DIRECTIONS: Turn the lines of the data, starting at the line that contains "order: Ericales" and ending at the line that contains "order: Araneae", into a numbered list, both end lines included and blank lines omitted. Convert only those lines.

SUPPLIED RECORDS:
## Begin
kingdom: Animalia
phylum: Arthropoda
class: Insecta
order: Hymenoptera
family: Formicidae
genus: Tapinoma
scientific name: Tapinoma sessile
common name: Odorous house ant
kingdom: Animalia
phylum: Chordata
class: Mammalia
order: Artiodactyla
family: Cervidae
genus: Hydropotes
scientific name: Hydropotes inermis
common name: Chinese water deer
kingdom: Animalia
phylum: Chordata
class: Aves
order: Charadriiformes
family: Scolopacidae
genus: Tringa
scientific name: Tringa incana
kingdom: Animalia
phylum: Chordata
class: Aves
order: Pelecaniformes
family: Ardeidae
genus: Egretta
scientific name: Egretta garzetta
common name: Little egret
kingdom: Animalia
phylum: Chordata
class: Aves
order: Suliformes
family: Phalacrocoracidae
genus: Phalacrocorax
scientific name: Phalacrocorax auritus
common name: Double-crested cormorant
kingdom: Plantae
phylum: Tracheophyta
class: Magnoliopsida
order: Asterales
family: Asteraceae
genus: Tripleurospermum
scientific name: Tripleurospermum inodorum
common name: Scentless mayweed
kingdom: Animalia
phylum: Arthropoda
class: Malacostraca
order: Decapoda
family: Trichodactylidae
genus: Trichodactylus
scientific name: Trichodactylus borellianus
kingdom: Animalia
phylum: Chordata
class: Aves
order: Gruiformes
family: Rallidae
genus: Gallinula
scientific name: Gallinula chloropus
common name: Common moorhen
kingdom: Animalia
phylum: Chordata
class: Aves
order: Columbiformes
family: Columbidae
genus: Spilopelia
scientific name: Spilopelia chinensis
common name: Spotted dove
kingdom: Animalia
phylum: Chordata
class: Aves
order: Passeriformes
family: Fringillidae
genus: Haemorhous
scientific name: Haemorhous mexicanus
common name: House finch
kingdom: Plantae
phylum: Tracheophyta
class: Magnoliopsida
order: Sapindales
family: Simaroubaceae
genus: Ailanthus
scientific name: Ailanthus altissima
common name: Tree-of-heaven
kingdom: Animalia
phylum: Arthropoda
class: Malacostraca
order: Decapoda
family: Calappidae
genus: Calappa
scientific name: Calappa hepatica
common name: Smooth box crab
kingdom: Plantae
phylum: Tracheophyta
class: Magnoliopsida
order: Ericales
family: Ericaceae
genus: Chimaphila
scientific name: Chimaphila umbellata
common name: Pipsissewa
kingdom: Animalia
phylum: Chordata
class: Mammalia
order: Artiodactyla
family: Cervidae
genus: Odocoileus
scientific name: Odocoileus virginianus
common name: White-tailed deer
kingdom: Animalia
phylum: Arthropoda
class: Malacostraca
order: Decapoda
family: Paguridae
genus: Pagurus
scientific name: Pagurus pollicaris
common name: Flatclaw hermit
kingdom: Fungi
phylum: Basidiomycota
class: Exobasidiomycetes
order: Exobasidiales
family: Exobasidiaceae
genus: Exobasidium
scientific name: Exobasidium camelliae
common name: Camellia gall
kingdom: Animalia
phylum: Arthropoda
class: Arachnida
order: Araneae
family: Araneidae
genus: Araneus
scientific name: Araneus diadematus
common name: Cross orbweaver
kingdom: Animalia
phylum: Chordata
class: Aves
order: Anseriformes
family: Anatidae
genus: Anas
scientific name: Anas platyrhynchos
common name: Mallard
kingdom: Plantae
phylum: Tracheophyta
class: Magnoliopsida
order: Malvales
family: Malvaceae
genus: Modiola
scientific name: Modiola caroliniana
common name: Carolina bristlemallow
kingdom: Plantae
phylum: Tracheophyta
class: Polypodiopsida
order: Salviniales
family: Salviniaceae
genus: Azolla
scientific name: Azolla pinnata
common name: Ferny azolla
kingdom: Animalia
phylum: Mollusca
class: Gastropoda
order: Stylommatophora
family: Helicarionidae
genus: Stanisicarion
## End
FINAL RESULT:
1. order: Ericales
2. family: Ericaceae
3. genus: Chimaphila
4. scientific name: Chimaphila umbellata
5. common name: Pipsissewa
6. kingdom: Animalia
7. phylum: Chordata
8. class: Mammalia
9. order: Artiodactyla
10. family: Cervidae
11. genus: Odocoileus
12. scientific name: Odocoileus virginianus
13. common name: White-tailed deer
14. kingdom: Animalia
15. phylum: Arthropoda
16. class: Malacostraca
17. order: Decapoda
18. family: Paguridae
19. genus: Pagurus
20. scientific name: Pagurus pollicaris
21. common name: Flatclaw hermit
22. kingdom: Fungi
23. phylum: Basidiomycota
24. class: Exobasidiomycetes
25. order: Exobasidiales
26. family: Exobasidiaceae
27. genus: Exobasidium
28. scientific name: Exobasidium camelliae
29. common name: Camellia gall
30. kingdom: Animalia
31. phylum: Arthropoda
32. class: Arachnida
33. order: Araneae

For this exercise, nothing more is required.